Dzisiaj chciałabym Wam pokazać szminkę, w której się zakochałam <3
Dzięki współpracy z firmą Costasy KLIK DO STRONY miałam możliwość pierwszy raz przetestować naturalne kosmetyki do makijażu.
Pierwszym cudeńkiem, które wybrałam z ich strony jest przesłodka szminka ROMANTIC ROSE. KLIK DO SZMINKI
" Kremowe pomadki Lily Lolo mają intensywne kolory i doskonale odżywiają usta. Każdy odcień daje piękne naturalne wykończenie i jednocześnie dzięki zawartości witaminy E i ekstraktu z rozmarynu, chroni usta "
Pomadka jest w ślicznym czarno białym, eleganckim opakowaniu. Pomadka na pierwszy rzut wygląda brudno różowo, nawet wpada w lekki brąz do końca nie wiedziałam jak faktycznie będzie to wyglądać na moich ustach. Szukałam idealnej nudziakowej szminki, która będzie wpadała w róż, ale będzie bardziej naturalna niż moje dotychczasowe szminki.
zdjęcie w namiocie bezcieniowym |
zdjęcie w namiocie bezcieniowym |
Powiem, że jest IDEALNA! Jest dokładnie tym czego szukałam.

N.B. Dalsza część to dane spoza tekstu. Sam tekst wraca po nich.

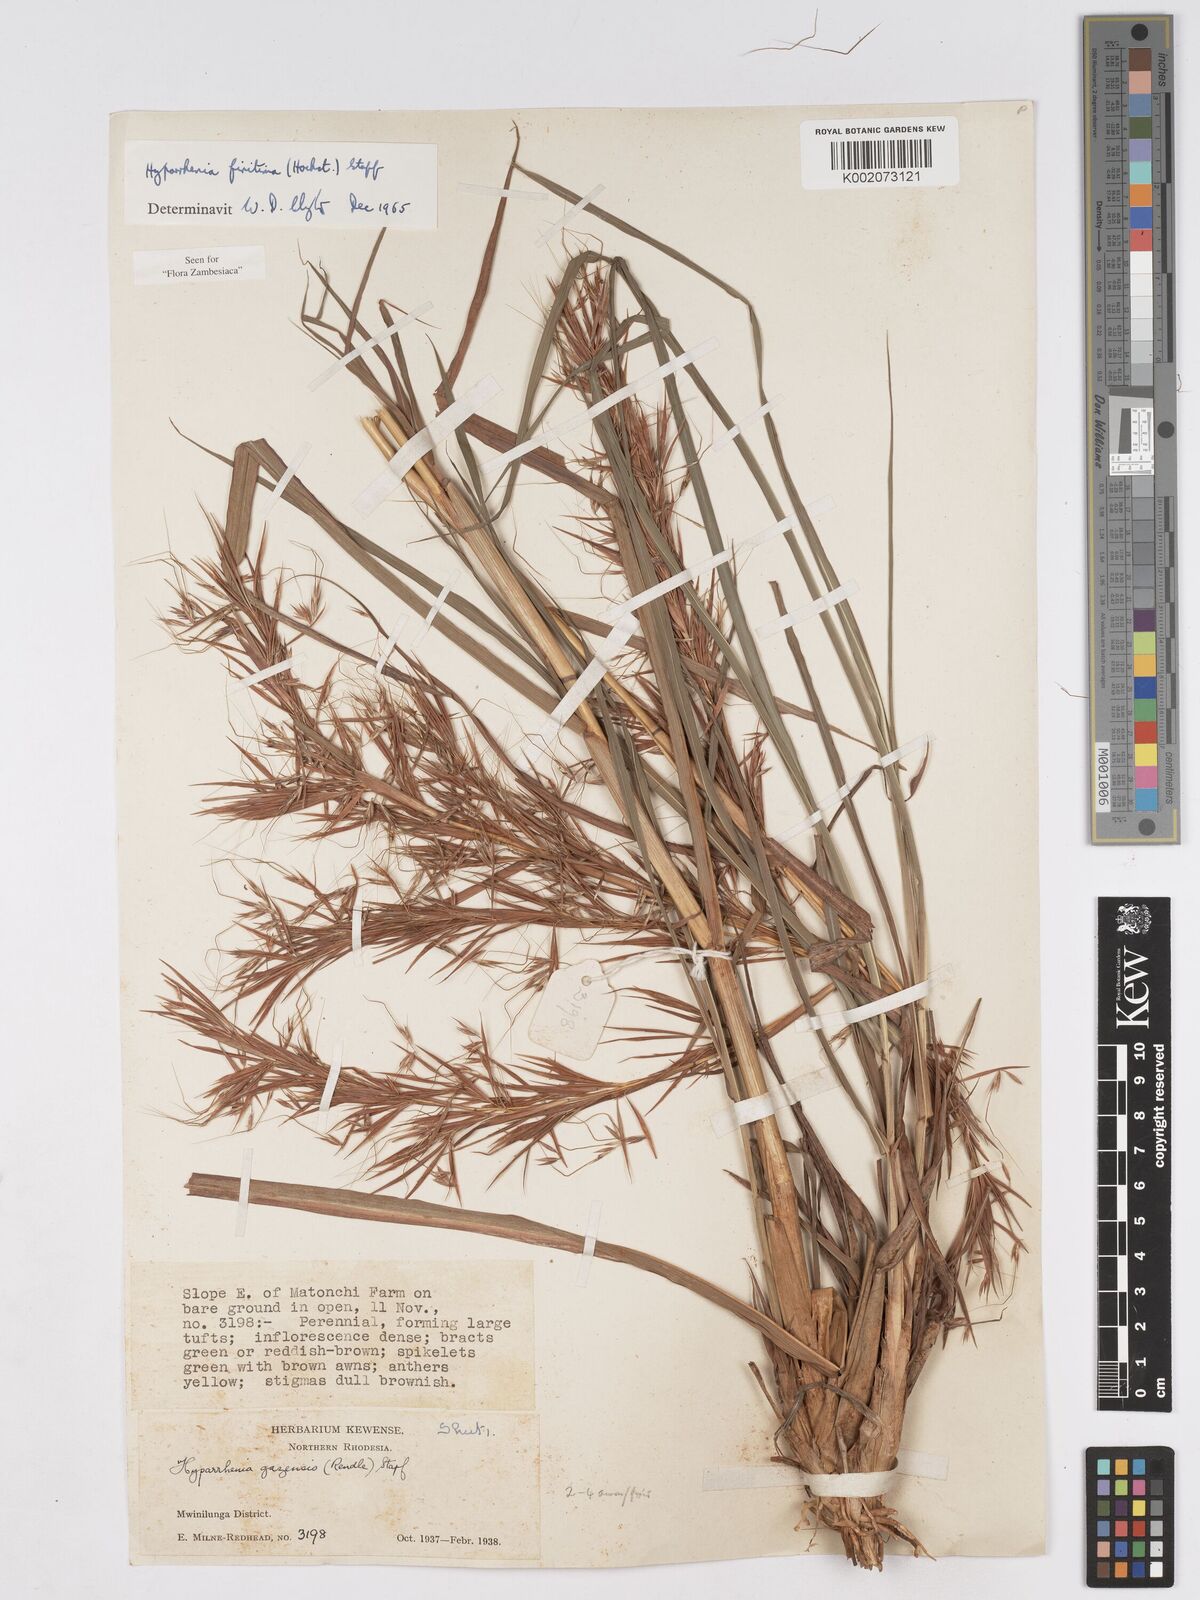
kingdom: Plantae
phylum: Tracheophyta
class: Liliopsida
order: Poales
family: Poaceae
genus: Hyparrhenia
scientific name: Hyparrhenia finitima
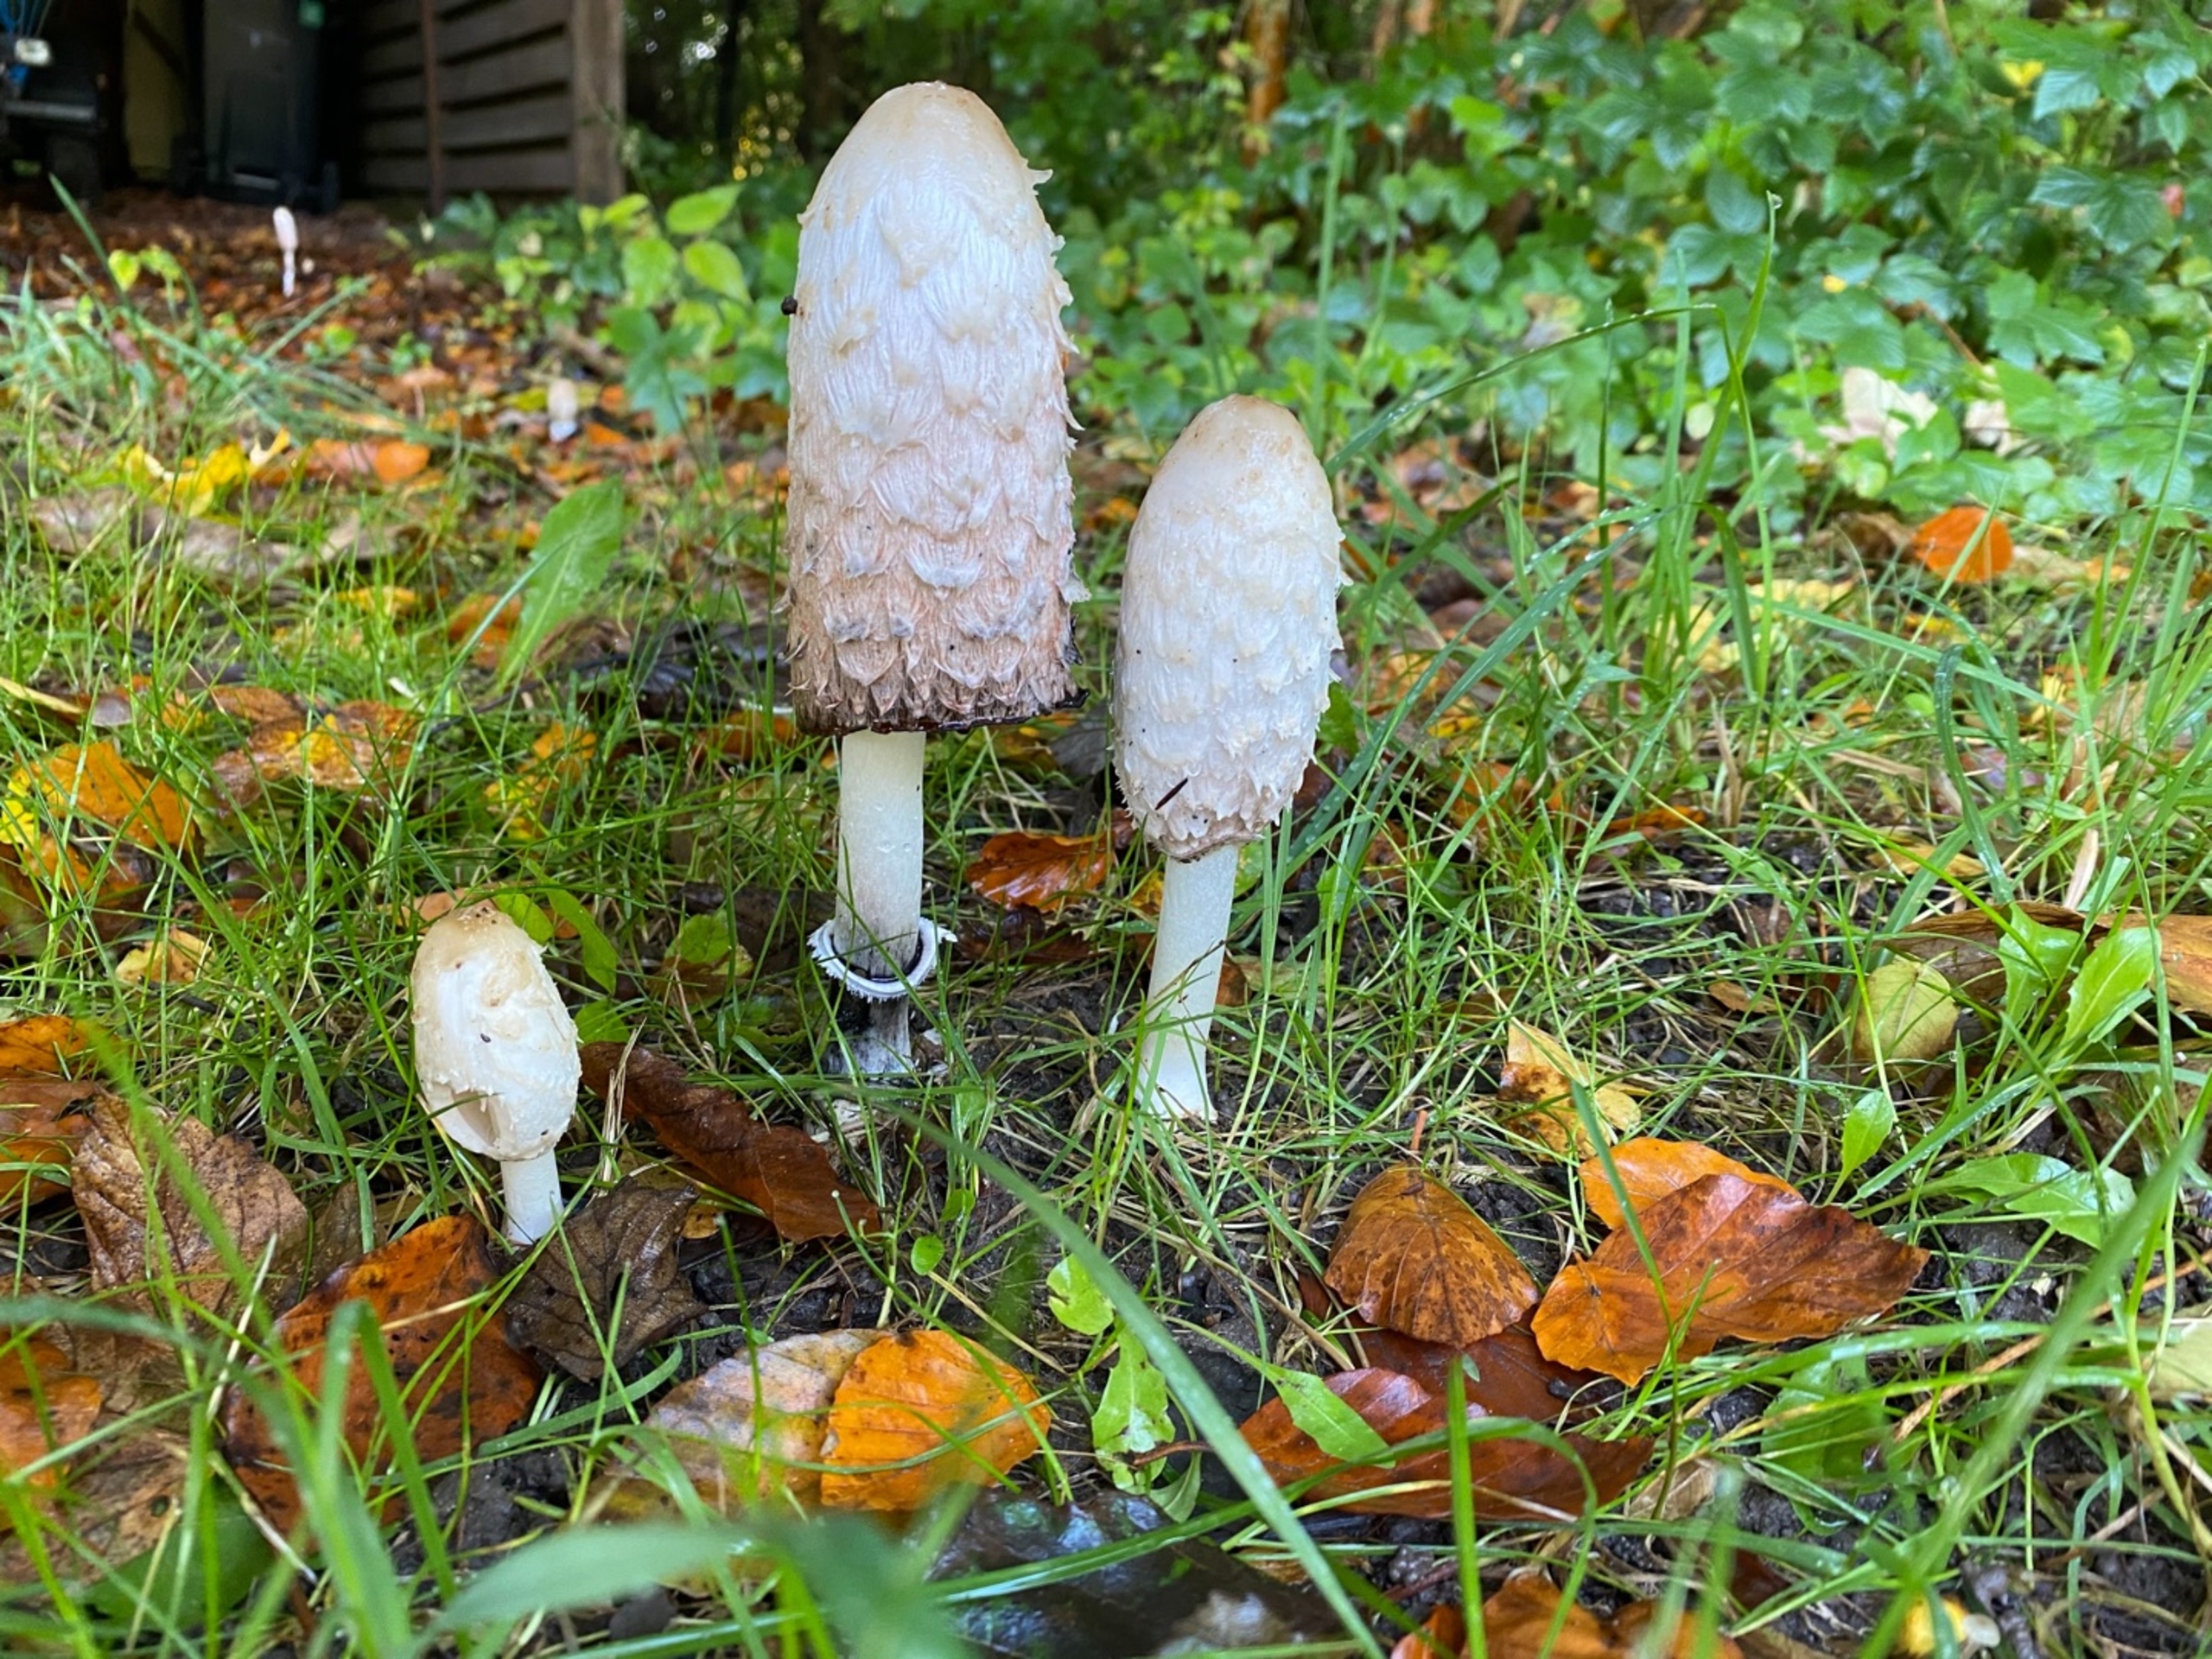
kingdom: Fungi
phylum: Basidiomycota
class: Agaricomycetes
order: Agaricales
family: Agaricaceae
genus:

Pomadka ma kremowe wykończenie, pachnie takim nawilżeniem, co bardzo mi się podoba. Podoba mi się w niej, że bardzo dobrze nawilża usta co jest u mnie mega plusem! Pomadka dobrze trzyma się na ustach - oczywiście nie radzi sobie z każdym posiłkiem, ale po piciu nie schodzi z ust.
zdjęcie pod światło |
Rada:
Po nałożeniu pierwszej warstwy pomadki, weź chusteczkę i delikatnie przyciśnij ją do ust, tak by zebrać nadmiar szminki. Nałóż kolejną warstwę pomadki, by wzmocnić jej trwałość
Jeżeli szukasz kremowej pomadki, która dobrze nawilży twoje usta i doda im subtelnego koloru - ta pomadka jest dla Ciebie!
Firma ma wiele pomadek w swojej ofercie, więc na pewno znajdziesz coś dla siebie! KLIK DO SZMINEK ja mam już wiele na oku <3
Jak Wam podoba się efekt na ustach? Mieliście już naturalne szminki do ust?
Jaki odcień z Lily lolo jeszcze możecie mi polecić?